Labirintos da Modernidade: memória/ narrativa e sociabilidades | Antônio Jorge Siqueira

Antônio Jorge Siqueira tem formação acadêmica no campo da Filosofia, Teologia, Ciências Sociais e da História, o que, em grande medida, reflete em seus escritos. No seu olhar sobre os problemas do Brasil, e em particular do Nordeste, podemos identificar essas várias facetas que compõe o intelectual e professor da Universidade Federal de Pernambuco. Não é por acaso que em suas obras e artigos aparece insistentemente um Jorge multidisciplinar. É essa heterogeneidade intelectual que torna a sua narrativa densa e complexa, e ao mesmo tempo instigante, pois apresenta para o leitor outras possibilidades de analises sobre a nossa contemporaneidade.

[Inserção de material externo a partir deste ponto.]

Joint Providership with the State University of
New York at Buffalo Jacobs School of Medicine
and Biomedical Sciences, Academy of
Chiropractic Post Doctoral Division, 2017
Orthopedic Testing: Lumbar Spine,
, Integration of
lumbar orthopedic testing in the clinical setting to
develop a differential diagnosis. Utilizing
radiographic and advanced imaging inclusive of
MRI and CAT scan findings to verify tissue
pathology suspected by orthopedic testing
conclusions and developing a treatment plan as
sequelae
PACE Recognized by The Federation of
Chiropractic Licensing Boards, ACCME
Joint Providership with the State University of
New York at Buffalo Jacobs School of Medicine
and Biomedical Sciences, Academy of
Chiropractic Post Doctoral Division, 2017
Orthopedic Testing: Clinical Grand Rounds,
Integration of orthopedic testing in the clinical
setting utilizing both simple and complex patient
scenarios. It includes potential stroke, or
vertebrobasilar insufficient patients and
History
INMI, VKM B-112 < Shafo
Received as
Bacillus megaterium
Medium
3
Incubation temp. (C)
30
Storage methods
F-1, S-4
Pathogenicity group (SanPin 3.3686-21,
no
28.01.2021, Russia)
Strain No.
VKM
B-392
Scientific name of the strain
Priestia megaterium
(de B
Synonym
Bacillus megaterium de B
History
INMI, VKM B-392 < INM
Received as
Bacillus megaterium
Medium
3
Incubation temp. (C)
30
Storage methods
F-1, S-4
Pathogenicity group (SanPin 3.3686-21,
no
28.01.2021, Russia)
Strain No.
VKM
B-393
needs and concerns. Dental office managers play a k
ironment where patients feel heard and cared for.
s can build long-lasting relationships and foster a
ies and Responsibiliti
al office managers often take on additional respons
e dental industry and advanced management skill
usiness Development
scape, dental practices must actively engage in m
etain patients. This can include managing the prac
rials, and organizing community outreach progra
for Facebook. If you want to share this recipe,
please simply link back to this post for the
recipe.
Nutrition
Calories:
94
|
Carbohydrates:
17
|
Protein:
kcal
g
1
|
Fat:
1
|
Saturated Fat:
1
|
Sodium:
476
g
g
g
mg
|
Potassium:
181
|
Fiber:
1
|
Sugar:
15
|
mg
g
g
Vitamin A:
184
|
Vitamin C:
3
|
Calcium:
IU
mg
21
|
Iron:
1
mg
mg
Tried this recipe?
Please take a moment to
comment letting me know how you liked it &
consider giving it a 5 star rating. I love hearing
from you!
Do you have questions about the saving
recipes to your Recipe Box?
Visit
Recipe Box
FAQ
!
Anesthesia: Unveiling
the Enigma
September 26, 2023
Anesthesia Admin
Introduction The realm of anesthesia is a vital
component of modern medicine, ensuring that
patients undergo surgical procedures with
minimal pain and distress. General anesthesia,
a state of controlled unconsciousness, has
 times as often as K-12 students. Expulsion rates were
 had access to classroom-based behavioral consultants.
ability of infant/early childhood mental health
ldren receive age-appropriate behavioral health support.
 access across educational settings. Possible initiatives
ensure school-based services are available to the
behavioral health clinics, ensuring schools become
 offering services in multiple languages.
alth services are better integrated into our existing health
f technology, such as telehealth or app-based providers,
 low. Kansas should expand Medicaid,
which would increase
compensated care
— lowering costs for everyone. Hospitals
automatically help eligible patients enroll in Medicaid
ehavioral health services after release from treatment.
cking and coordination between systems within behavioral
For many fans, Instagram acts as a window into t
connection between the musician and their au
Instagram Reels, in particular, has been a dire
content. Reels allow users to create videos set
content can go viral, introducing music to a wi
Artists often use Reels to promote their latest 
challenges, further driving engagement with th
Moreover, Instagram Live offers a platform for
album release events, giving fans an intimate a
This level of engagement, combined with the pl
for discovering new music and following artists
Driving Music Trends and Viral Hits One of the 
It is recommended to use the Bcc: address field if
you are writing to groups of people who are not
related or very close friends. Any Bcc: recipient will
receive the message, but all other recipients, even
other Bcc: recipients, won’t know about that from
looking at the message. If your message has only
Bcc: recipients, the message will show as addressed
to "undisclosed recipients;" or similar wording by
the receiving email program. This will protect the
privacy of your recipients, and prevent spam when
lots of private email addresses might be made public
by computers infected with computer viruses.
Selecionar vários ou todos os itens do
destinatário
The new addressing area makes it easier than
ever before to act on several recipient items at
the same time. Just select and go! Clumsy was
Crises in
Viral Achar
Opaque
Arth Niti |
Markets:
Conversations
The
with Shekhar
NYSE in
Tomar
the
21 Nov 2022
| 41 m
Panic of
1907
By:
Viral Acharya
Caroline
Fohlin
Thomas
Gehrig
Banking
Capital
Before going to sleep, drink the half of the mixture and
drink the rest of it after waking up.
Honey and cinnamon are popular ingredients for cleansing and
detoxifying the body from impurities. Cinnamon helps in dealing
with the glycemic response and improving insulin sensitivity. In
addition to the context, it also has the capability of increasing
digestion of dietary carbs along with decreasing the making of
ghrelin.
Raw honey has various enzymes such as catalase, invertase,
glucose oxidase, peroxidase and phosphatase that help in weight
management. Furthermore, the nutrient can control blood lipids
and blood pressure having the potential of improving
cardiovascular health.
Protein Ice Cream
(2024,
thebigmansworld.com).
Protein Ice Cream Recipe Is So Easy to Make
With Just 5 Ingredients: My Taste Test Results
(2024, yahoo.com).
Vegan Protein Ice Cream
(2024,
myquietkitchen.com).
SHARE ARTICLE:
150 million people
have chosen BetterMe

Começo explicando o real interesse pela obra de Jorge Siqueira, ou seja, o que me motivou a elaborar estas considerações. Devo mencionar que sua escrita contempla questões complexas do campo das ciências humanas, aspectos que devem, sem dúvida, fazer parte das discussões e de nossa formação enquanto intelectuais. É de fato um livro denso, recheado de questões atuais e pertinentes ao oficio do historiador. Trata-se de uma coletânea produzida ao longo de quase vinte anos, com muitos de seus textos já com ampla circulação, mas que de alguma maneira foram agora organizados mantendo uma conexão entre si, há um fio condutor. Dito isto, o passo inicial para construir um entendimento sobre o conjunto dessa obra é procurar se aproximar – daquilo que poderia ter sido – do exercício de escrita agenciado por Jorge Siqueira. Com este objetivo, procurei em Orhan Pamuk, no livro A maleta do meu pai, imaginar o que poderia significar o ato de escrever para Jorge.

Afirma Pamuk:

Quando o escritor passa anos recolhido para aprimorar seu domínio do ofício – para criar um mundo –, se ele usa as suas feridas secretas como ponto de partida, consciente disso ou não, está depositando uma grande fé na humanidade. Minha confiança vem da convicção de que todos os seres humanos são parecidos, que os outros carregam feridas como as minhas – e que portanto haverão de entender. Toda a verdadeira literatura vem dessa certeza infantil e otimista de que todas as pessoas são parecidas. Quando um escritor se recolhe por anos a fio, com esse gesto ele sugere uma humanidade única, um mundo sem centro (pp. 27-28).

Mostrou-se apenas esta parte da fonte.